El Palacio Domeq, tesoro del barroco jerezano

El Palacio Palacio del Marqués de Montana, popularmente conocido como Palacio Domeq, es un tesoro del barroco jerezano del siglo XVIII. En su interior, dispuestos como si se tratara de un museo, podemos admirar cuadros, tapices, esculturas y otras obras artísticas que forman un conjunto artístico y cultural digno de visitar.

Situado en la Alameda Marqués de Casa Domecq, en el barro jerezano de San Sebastián, entre los conventos de San Juan de Dios y Santo Domingo, es un edificio de planta cuadrangular lleno de detalles que justifican y hacen más que recomendable una visita. Yo tuve la suerte de que un miembro de la familia me lo enseñase en un evento gastronómico al que acudí y he querido compartir con vosotros mi experiencia.

La entrada majestuosa con sus balcones da paso al patio porticado que divide y reparte las estancias, a las que se accede a través de una escalera.
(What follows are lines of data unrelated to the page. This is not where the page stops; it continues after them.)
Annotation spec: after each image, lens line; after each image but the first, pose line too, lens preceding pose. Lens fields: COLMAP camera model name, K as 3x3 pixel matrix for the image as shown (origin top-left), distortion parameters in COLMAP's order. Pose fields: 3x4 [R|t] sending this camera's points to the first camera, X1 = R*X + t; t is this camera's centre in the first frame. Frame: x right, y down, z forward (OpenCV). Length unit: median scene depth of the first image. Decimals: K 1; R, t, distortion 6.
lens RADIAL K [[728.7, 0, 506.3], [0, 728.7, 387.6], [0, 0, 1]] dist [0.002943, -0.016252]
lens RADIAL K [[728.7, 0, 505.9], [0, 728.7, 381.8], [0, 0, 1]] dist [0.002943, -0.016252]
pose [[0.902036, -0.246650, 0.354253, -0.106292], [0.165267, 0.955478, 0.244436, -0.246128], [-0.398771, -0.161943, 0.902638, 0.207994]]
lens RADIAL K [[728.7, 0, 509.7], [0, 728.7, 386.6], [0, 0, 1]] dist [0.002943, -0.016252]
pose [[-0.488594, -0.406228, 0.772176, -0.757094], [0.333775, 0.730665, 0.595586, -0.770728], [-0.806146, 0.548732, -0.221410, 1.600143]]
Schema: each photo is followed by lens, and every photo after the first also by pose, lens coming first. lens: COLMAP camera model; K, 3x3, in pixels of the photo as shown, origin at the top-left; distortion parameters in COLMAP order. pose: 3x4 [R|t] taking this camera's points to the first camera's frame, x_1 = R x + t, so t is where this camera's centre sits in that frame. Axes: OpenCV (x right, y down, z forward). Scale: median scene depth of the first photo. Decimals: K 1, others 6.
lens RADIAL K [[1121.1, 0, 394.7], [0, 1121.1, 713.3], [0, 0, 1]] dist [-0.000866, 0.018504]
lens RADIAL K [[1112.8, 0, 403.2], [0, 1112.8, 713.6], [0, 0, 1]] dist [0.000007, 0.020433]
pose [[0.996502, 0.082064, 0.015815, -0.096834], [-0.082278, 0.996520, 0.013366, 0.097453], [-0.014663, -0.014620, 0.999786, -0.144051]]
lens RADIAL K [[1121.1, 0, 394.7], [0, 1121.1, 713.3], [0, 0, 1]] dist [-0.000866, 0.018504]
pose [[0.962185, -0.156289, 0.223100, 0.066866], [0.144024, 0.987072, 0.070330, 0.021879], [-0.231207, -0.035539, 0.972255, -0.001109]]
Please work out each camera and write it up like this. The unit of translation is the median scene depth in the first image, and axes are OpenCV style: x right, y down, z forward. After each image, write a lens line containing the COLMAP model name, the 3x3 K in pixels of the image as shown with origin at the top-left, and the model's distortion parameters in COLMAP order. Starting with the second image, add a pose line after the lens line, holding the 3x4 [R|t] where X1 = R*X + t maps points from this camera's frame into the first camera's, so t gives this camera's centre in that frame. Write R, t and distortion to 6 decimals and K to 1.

En los distintos espacios, admiramos maravillosas lámparas, jarrones, tapices de Flandes y de Italia y descubrimos arte, miremos hacia donde miremos.

A lo largo de la historia, tras su construcción por el marquesado de Montana, fue sede del Cabildo de la Iglesia Colegial de Jerez, hasta su adquisición por el Marqués de Domeq, que lo compró en 1855 por medio millón de reales de vellón.

Hoy es la sede de algunas oficinas del grupo familiar, como elegante y emblemática localización para reuniones y actividades de negocios y, cuando es posible visitarlo, es un placer para los sentidos poder admirar la parte que se puede recorrer, dejando al margen las zonas privadas de la familia.

Resulta impresionante ver la Sala de Juntas, con todos los retratos de los miembros de los Consejos de las empresas de la familia Domeq en el pasado y en la actualidad, los despachos y la enorme mesa donde se firman las importantes decisiones empresariales del grupo.

No solo los suelos y paredes llaman la atención, también los techos, artesonados de madera, lámparas y apliques hacen que además de mantener la vista al frente, haya mucha parte del recorrido en la que se tiene que caminar mirando hacia arriba para no perder detalle de las "joyas" que esconde el Palacio de Domeq en Jerez.

También resulta inexcusable, detenerse un buen rato en la biblioteca donde se guardan los libros contables y otros volúmenes desde los orígenes de la familia Domeq, y se puede ver un árbol genealógico y otras muestras de la cultura y la historia de la familia y de la ciudad de Jerez.

Por todo lo anterior y por otras muchas razones que descubriréis cuando entréis en el Palacio de Domeq en Jerez, esta es sin duda es una visita interesante que os recomendamos realizar si visitáis la ciudad de Jerez y podéis conseguir que os lo enseñen.